**TASK BRIEF**
Nothing but the text belongs in the answer: the listing below, copied exactly, without pictures.

**SUPPLIED MATERIAL**
----------------
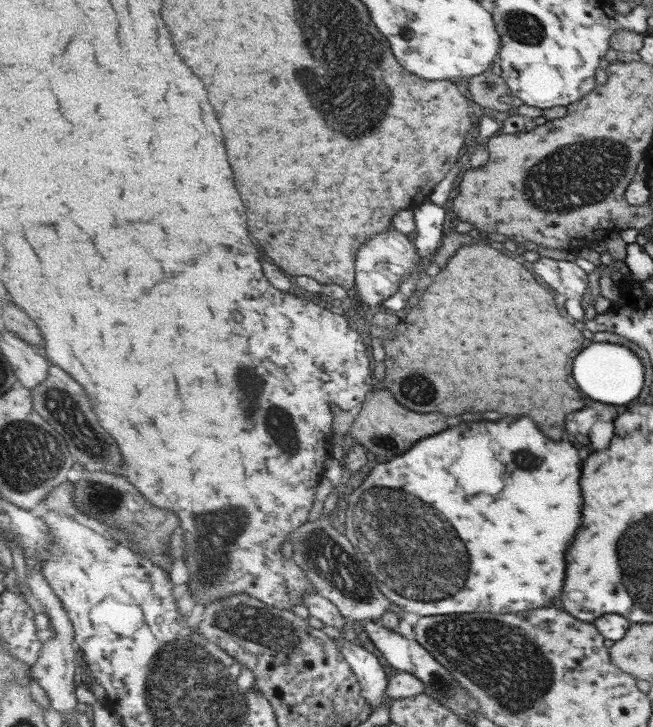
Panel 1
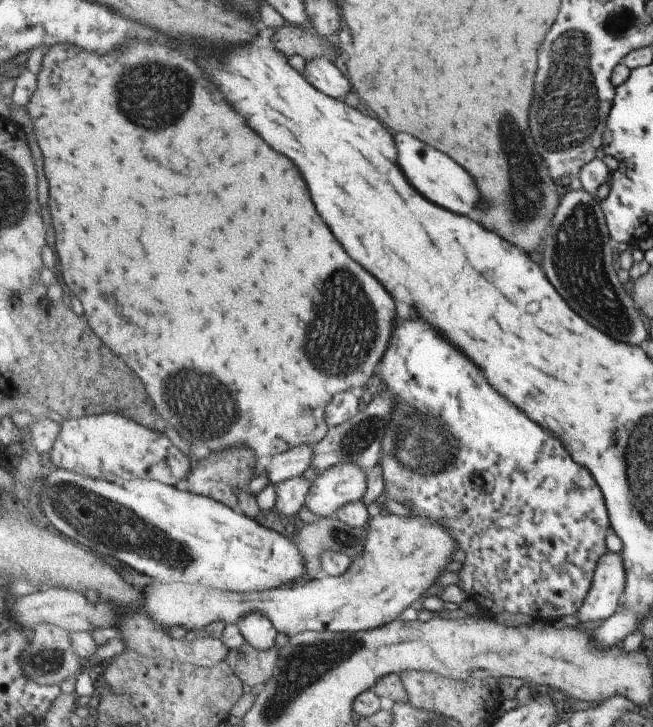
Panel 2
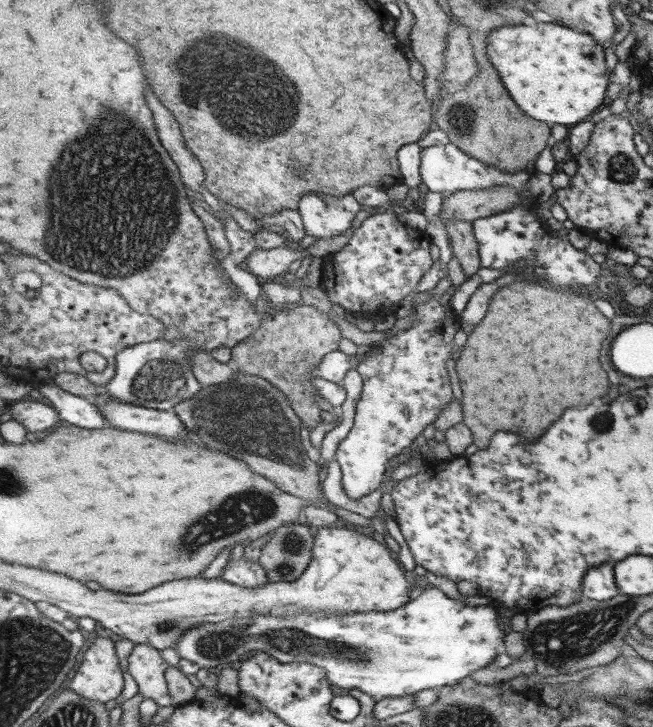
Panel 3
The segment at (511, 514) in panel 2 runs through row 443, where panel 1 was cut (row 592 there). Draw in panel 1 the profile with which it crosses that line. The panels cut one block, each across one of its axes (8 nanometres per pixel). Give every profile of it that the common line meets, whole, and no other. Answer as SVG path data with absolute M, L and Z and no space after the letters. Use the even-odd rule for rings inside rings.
M503 418L501 422L463 422L445 434L437 434L433 438L421 439L415 444L415 450L405 452L401 456L383 464L376 464L367 478L354 489L349 501L343 506L345 536L355 548L359 562L369 567L375 577L377 586L399 605L405 612L413 612L423 616L441 616L450 614L492 612L495 614L513 614L531 612L549 606L555 598L561 596L565 582L565 550L573 542L575 532L581 524L581 506L583 494L579 488L579 452L571 442L553 442L549 440L531 418Z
----------------
**EXERCISE OUTPUT**
Panel 1
Panel 2
Panel 3
The segment at (511, 514) in panel 2 runs through row 443, where panel 1 was cut (row 592 there). Draw in panel 1 the profile with which it crosses that line. The panels cut one block, each across one of its axes (8 nanometres per pixel). Give every profile of it that the common line meets, whole, and no other. Answer as SVG path data with absolute M, L and Z and no space after the letters. Use the even-odd rule for rings inside rings.
M503 418L501 422L463 422L445 434L437 434L433 438L421 439L415 444L415 450L405 452L401 456L383 464L376 464L367 478L354 489L349 501L343 506L345 536L355 548L359 562L369 567L375 577L377 586L399 605L405 612L413 612L423 616L441 616L450 614L492 612L495 614L513 614L531 612L549 606L555 598L561 596L565 582L565 550L573 542L575 532L581 524L581 506L583 494L579 488L579 452L571 442L553 442L549 440L531 418Z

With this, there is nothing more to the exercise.